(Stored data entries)
*-*-*

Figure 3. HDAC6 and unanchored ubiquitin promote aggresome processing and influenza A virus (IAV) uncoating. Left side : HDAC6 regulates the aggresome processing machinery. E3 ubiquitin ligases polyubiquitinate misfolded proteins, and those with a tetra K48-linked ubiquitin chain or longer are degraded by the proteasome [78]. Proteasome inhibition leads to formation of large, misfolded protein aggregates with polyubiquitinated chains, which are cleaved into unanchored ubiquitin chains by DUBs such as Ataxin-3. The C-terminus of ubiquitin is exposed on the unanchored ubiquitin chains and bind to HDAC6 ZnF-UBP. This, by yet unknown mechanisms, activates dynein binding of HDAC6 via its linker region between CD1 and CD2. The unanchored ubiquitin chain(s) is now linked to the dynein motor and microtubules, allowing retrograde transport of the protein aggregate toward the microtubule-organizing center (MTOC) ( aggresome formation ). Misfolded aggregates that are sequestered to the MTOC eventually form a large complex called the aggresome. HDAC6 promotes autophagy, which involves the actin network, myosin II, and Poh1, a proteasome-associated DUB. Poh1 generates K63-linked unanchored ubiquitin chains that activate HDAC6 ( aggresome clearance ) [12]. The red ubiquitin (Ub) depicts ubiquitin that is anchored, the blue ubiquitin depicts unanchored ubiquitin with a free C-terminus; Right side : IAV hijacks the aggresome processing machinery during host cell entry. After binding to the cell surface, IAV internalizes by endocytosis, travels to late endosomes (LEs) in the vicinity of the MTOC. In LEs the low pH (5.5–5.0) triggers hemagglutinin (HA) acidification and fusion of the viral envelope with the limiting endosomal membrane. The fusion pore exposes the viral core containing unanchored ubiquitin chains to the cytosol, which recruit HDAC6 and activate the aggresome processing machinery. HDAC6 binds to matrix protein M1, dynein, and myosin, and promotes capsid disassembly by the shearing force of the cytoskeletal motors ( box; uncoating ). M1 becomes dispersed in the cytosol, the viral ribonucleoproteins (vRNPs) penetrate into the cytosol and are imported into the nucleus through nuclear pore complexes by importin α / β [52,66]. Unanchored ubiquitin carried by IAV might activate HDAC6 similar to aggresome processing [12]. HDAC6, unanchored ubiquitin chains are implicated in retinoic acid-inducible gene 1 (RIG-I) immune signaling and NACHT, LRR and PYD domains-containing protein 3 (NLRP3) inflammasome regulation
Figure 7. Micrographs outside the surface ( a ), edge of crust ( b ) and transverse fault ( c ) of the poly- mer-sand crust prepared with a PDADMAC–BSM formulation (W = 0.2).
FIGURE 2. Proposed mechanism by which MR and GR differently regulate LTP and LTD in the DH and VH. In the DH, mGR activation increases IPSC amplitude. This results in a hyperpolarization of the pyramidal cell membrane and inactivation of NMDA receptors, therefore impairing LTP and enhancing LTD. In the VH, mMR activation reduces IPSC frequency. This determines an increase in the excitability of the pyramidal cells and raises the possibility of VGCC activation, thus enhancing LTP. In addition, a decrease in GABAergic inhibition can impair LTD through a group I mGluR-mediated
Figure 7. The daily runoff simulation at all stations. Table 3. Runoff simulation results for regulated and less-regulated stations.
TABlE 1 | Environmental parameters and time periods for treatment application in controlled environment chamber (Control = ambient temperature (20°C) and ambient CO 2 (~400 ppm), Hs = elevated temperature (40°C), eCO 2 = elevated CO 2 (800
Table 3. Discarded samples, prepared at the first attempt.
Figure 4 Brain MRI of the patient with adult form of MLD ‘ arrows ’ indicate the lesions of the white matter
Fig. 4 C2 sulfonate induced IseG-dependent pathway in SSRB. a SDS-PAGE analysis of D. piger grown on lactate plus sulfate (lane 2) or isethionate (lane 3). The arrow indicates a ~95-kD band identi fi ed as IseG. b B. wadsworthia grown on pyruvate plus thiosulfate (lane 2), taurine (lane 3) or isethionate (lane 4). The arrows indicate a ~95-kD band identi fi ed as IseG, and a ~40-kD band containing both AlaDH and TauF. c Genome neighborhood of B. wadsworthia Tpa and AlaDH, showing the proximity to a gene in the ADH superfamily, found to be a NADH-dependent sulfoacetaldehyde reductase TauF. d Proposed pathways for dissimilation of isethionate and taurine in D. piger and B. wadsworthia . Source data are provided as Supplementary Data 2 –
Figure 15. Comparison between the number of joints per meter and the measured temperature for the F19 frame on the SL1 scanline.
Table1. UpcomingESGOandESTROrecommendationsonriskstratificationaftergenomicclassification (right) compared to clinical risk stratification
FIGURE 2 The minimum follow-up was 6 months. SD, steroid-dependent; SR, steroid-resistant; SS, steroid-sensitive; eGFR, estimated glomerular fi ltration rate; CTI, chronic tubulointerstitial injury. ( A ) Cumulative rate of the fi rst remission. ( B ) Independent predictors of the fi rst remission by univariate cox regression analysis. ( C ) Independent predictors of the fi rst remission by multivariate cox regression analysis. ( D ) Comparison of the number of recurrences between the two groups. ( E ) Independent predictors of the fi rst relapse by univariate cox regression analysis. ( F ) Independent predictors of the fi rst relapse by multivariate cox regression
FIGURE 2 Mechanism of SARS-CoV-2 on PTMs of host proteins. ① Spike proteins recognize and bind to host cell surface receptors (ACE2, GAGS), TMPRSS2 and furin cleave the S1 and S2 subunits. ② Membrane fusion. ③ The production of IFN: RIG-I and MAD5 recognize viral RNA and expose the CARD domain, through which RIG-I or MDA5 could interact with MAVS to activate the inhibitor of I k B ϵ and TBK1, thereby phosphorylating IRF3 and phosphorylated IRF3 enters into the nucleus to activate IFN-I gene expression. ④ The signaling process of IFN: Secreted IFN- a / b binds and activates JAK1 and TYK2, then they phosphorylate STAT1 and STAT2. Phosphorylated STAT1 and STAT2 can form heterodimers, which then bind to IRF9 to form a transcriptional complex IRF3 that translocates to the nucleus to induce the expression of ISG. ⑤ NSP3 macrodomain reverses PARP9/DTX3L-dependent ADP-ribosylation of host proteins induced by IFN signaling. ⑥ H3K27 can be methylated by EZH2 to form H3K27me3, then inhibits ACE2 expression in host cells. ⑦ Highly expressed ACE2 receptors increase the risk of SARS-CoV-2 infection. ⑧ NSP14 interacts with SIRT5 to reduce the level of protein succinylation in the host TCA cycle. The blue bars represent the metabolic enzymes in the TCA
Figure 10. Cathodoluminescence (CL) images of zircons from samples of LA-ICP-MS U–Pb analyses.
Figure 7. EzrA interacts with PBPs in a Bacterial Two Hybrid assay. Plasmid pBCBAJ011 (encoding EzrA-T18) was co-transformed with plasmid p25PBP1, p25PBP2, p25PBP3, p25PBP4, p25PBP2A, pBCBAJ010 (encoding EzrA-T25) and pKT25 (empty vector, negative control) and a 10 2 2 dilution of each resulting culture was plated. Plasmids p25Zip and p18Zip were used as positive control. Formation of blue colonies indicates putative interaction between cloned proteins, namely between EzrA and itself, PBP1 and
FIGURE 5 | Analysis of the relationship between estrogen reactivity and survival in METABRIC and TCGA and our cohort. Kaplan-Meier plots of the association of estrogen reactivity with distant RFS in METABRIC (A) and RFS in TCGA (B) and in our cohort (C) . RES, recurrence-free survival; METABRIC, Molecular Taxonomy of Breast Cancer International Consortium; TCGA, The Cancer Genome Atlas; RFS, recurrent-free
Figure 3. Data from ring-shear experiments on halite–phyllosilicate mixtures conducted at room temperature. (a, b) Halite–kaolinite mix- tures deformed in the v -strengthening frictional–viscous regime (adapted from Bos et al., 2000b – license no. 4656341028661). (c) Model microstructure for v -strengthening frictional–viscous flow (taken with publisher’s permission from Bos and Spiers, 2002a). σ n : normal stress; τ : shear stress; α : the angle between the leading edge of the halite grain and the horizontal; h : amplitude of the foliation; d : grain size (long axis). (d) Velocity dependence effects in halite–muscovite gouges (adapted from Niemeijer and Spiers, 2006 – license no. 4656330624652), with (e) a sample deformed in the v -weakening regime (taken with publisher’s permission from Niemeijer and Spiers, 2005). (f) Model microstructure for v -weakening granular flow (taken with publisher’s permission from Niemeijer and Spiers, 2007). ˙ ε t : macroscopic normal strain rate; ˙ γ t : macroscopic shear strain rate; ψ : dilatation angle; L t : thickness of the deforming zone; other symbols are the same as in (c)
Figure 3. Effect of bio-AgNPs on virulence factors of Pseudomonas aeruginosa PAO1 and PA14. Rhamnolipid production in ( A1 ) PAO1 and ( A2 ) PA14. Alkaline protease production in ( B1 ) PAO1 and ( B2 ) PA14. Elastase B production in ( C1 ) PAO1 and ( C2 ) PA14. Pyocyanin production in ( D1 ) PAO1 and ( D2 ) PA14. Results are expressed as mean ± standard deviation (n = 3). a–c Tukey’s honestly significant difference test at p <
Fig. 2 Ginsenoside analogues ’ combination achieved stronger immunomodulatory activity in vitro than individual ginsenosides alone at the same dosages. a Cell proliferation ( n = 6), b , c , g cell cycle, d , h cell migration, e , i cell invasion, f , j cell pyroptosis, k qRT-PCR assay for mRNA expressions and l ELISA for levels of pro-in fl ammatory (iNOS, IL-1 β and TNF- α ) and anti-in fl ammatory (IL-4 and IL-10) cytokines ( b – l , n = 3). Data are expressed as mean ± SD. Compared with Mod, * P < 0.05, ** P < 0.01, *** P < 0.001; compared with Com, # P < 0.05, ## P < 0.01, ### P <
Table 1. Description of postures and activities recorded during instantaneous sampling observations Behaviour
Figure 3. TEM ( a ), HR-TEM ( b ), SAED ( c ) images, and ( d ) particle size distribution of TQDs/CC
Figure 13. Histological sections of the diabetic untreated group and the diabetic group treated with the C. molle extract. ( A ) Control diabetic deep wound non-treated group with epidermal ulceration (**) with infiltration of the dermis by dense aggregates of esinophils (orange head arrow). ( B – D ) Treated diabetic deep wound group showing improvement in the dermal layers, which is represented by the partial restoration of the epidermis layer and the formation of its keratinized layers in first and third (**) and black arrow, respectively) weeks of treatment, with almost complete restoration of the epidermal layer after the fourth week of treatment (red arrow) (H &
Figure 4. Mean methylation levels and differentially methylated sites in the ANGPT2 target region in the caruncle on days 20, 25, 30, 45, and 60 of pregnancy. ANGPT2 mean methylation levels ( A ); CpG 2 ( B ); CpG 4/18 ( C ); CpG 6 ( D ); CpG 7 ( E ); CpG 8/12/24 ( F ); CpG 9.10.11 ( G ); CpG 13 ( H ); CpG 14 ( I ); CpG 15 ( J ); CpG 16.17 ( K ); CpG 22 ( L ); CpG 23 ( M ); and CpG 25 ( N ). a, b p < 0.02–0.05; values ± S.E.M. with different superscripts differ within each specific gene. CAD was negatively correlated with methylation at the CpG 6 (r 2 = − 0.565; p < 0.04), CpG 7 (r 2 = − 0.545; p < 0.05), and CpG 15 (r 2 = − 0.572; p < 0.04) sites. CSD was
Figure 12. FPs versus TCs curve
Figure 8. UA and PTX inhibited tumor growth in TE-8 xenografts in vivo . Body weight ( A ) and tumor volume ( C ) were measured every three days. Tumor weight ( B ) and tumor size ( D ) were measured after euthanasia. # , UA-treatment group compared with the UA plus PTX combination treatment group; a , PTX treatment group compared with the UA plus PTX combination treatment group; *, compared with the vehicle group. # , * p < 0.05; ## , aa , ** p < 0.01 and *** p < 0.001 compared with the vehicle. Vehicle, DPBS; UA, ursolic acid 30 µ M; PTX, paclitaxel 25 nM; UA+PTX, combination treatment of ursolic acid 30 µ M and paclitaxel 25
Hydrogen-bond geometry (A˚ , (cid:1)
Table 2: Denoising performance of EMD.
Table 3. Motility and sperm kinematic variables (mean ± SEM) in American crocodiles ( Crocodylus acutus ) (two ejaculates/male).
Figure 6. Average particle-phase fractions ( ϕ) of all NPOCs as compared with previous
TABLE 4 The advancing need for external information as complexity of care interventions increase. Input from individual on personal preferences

*-*-*

Looking at the data above, write out exactly the lines that start at the one containing "Table 3. Discarded" and end at the one containing "FIGURE 2 The"; include both and nothing beyond.

Table 3. Discarded samples, prepared at the first attempt.
Figure 4 Brain MRI of the patient with adult form of MLD ‘ arrows ’ indicate the lesions of the white matter
Fig. 4 C2 sulfonate induced IseG-dependent pathway in SSRB. a SDS-PAGE analysis of D. piger grown on lactate plus sulfate (lane 2) or isethionate (lane 3). The arrow indicates a ~95-kD band identi fi ed as IseG. b B. wadsworthia grown on pyruvate plus thiosulfate (lane 2), taurine (lane 3) or isethionate (lane 4). The arrows indicate a ~95-kD band identi fi ed as IseG, and a ~40-kD band containing both AlaDH and TauF. c Genome neighborhood of B. wadsworthia Tpa and AlaDH, showing the proximity to a gene in the ADH superfamily, found to be a NADH-dependent sulfoacetaldehyde reductase TauF. d Proposed pathways for dissimilation of isethionate and taurine in D. piger and B. wadsworthia . Source data are provided as Supplementary Data 2 –
Figure 15. Comparison between the number of joints per meter and the measured temperature for the F19 frame on the SL1 scanline.
Table1. UpcomingESGOandESTROrecommendationsonriskstratificationaftergenomicclassification (right) compared to clinical risk stratification
FIGURE 2 The minimum follow-up was 6 months. SD, steroid-dependent; SR, steroid-resistant; SS, steroid-sensitive; eGFR, estimated glomerular fi ltration rate; CTI, chronic tubulointerstitial injury. ( A ) Cumulative rate of the fi rst remission. ( B ) Independent predictors of the fi rst remission by univariate cox regression analysis. ( C ) Independent predictors of the fi rst remission by multivariate cox regression analysis. ( D ) Comparison of the number of recurrences between the two groups. ( E ) Independent predictors of the fi rst relapse by univariate cox regression analysis. ( F ) Independent predictors of the fi rst relapse by multivariate cox regression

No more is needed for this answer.